Toplumun modernleşme sürecinin ortalık yerinde tahta çıkmış bir padişah olarak bu süreci etkiliyor ve bu süreçten etkileniyordu. Genel değerlendirmelerde Batılılaşma hareketini frenleyen bir siyaset uyguladığı kabul olunur. Bu, bir ölçüde doğrudur. Öte yandan, eğitimi yaygınlaştırmış ve çağdaşlaştırmıştır. Kendisini halledecek güçleri de bu eğitim siyasetleriyle kendisinin yetiştirdiği bile söylenebilir.
Gelgelelim, iş Abdülhamid’in değerlendirmesine geldiğinde, bu değerlendirmeyi yapanın durduğu yere göre olumlu ve olumsuz olarak sınıflandırılan tutumların bir karışımı olan Abdülhamid, bu ilginç özelliğiyle ele alınmaz: Ya bir melek ya da bir zebani olarak (Ulu Hakan ya da Kızıl Sultan) anlatılır. Engin Akatlı’nın çalışması dışında Abdülhamid’e bir nesnellik içinde bakan fazla inceleme bilmiyorum.
Yani bir başka türlü söylemek gerekirse, olan Abdülhamid’i anlamayı amaçlayan fazla çalışma yok, ama ‘’olmayan’’ bir Abdülhamid yaratmaya çalışan bir dolu metin var.
Cumhuriyet dönemi Batılılaşmacı kanadın ideolojik hegemonyası altında yürüdüğü için ‘’Kızıl Sultan Abdülhamid’’ anlayışı uzun süre hüküm sürdü ve her türlü kötülük Abdülhamid’den bilindi. Şimdi, malûm, bunun karşıtı geçerli.
Abdülhamid, dünya tarihinde, ‘’toplumsal homojenlik’’ temelinin dinde aranmasından etnisite temelinde aranmasına geçiş döneminde saltanat sürmüştü. Ama zaten gitgide anakronikleşen Osmanlı devletinin varolan yapısında sıvasında dinin daha kullanışlı olacağını düşünmüştü. II.Mahmud, Tanzimat, babası Abdülmecid ve amcası Abdülaziz… Gelinen yer, yola çıkılırken uyanan umutları karşılamıyordu. Avrupa kıtasında yaşayan Boşnaklar, Pomaklar, Torbeşler ve olduğu kadar Türkler eski şanlı imparatorluktan geri kalanı ayakta ve bir arada tutmaya yarayabilirdi. Yaramazsa, başka neyin bu işleri göreceği belli değildi. Doğu ise zaten Müslüman’dı. Araplar, Kürtler, İslâm’ı seçmiş Kafkasyalılar Halife’nin sözünü dinleyecek gibi görünüyordu.

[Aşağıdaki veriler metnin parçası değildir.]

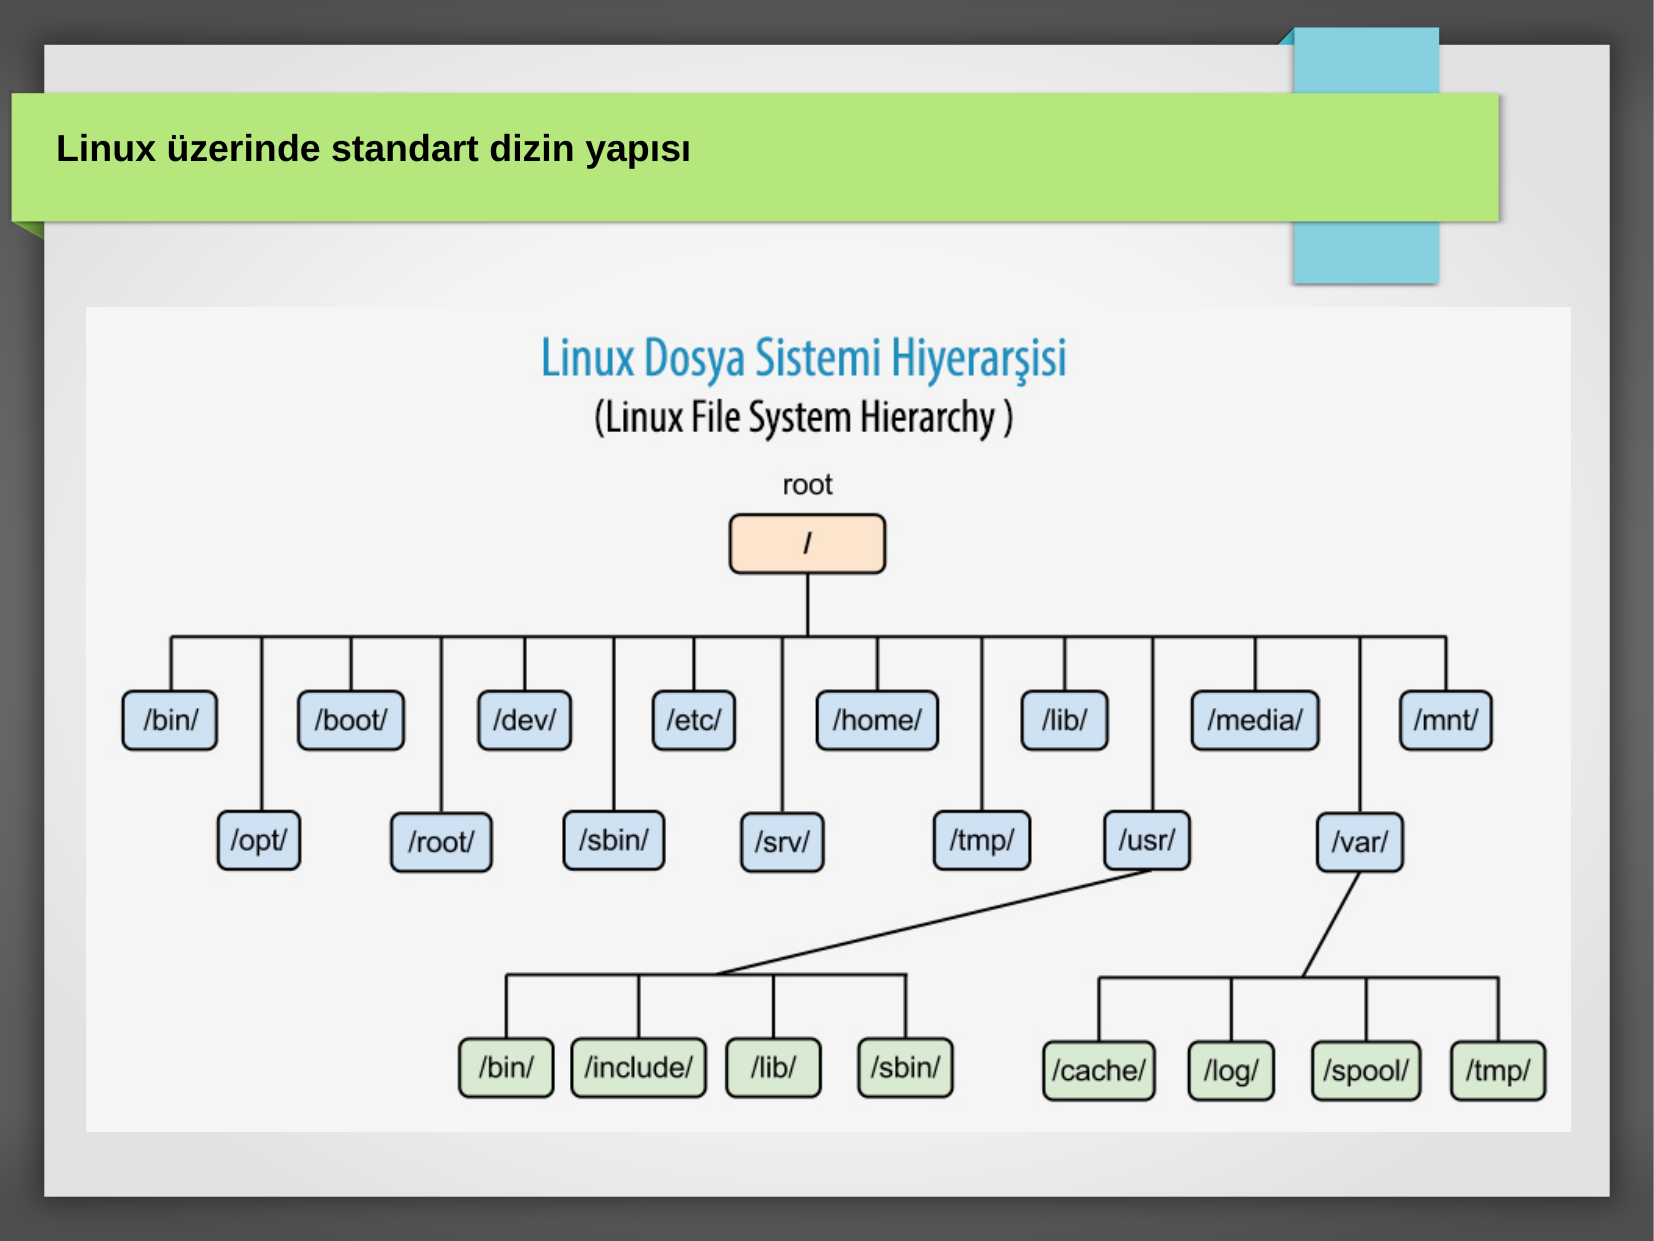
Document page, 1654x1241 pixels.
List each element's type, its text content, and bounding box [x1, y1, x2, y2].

picture [0, 0, 1654, 1241]
text_box Linux üzerinde standart dizin yapısı [41, 120, 1134, 220]
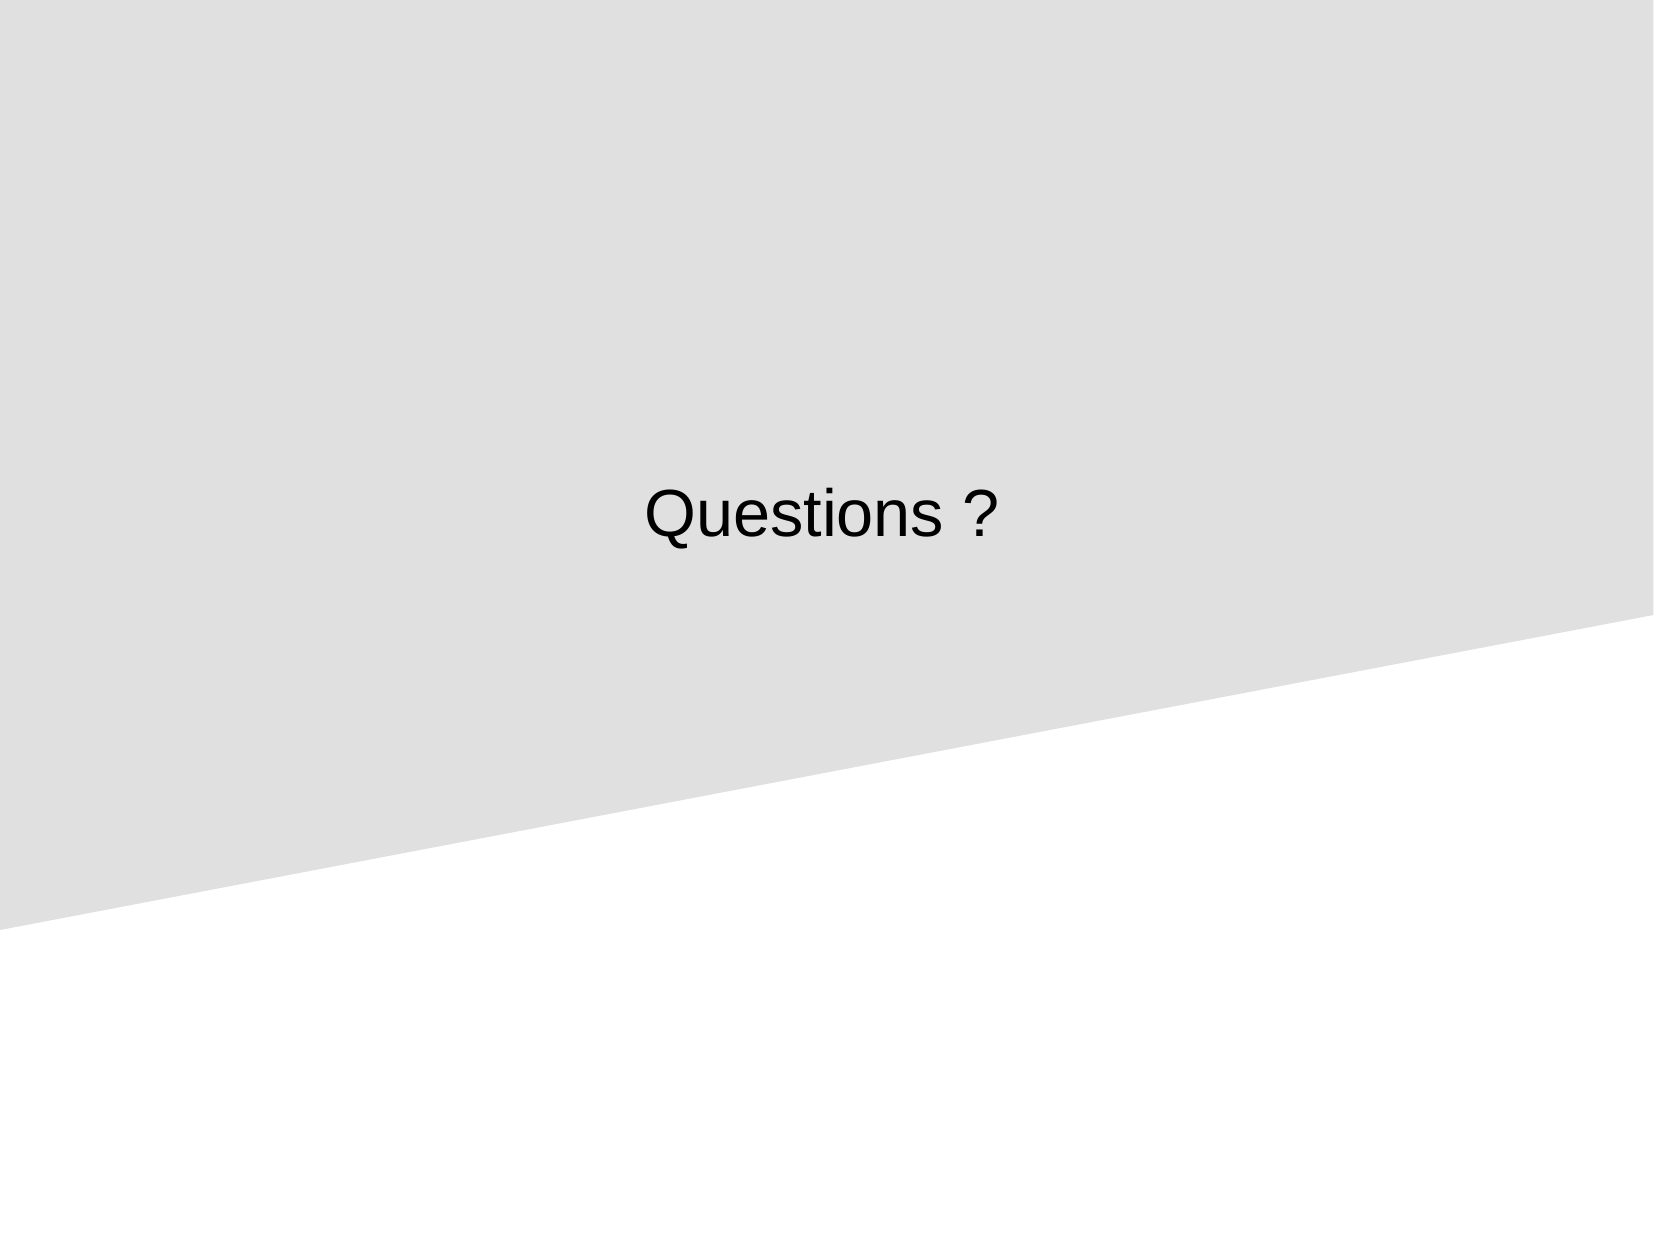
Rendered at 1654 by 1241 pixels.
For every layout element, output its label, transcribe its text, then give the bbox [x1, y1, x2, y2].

subtitle Questions ? [422, 260, 1222, 767]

Bir ikinci muhtemel avantaj Abdülhamid’in ‘’düvel-i muazzama’’ içinde kendine en tehlikeli gördüğü Britanya ve Fransa’nın sömürge imparatorluklarında (ve ayrıca hiç güven olmayacak Rus imparatorluğunda) Müslüman halkların varlığıydı. Bu halklar bu imparatorlukları korkutmak için kullanılabilirdi.
Yani, kısacası, Abdülhamid’in ‘’İslâmcı’’ bir siyaset seçmesinin nedeni onun İslâm’a bağlılığı değildi. Tamamen ‘’reel politik’’ ya da ‘’jeo-politik’’, yani sonuç olarak ‘’politik’’ gerekçelerdi.
Tabii padişahın yapabileceklerinin yanısıra yapamayacakları da vardı (devletin perişanlığından, zaaflarından ötürü yapamayacakları ve çağın gidişine aykırı olduğu için yapamayacakları). ‘’Meşrutî Monarşi’’nin ‘’meşrutî’’ kısmını ortadan kaldırmıştı ama bunun güçlü bir ideoloji olarak intelicensiya arasında gitgide güçlenmesini engelleyemiyordu.
Bunlar ve burada sayamadığım benzer koşullardan dolayı, bir melek ya da bir zebani olmayan, erdemleri ve kusurlarıyla ‘’karma’’ bir figür olan Abdülhamid ortaya çıkıyor. Zeki bir pragmatist. Saplantılı bir ‘’ideolog’’ kesinlikle değil. Kendisini kuşatan maddi etkenlerin gerçekçi bir yansıması. Bu etkenlere, koşullara verilen sağduyulu, ama zorunlu olarak anakronik bir cevap.
Dolayısıyla Sultan Hamidci bir siyasî çizgi izlemek gibi (bence epey tuhaf!) bir yol seçen biri de bu ‘’karışım’’a dikkat etmeli ve çıkaracağı bir ders varsa oradan çıkarmalı. Somut herhangi bir gerçeğe dayanmayan, ‘’elçi tokatlayan Ulu Hakan’’ masalıyla varılacak bir yer yok.